## What is needed
Go through the entries below, count every line with the string "align", and answer with only that number.

## Recorded data
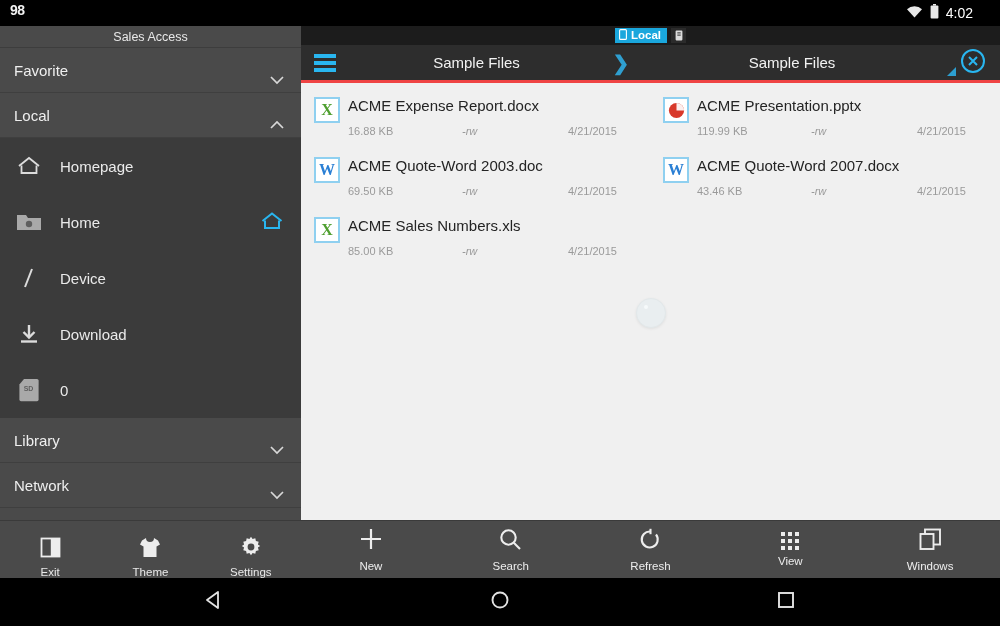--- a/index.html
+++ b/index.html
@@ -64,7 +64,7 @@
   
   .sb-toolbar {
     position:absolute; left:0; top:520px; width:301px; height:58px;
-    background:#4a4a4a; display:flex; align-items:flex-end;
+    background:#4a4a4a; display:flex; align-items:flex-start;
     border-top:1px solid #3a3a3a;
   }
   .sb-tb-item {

## Result of this task
2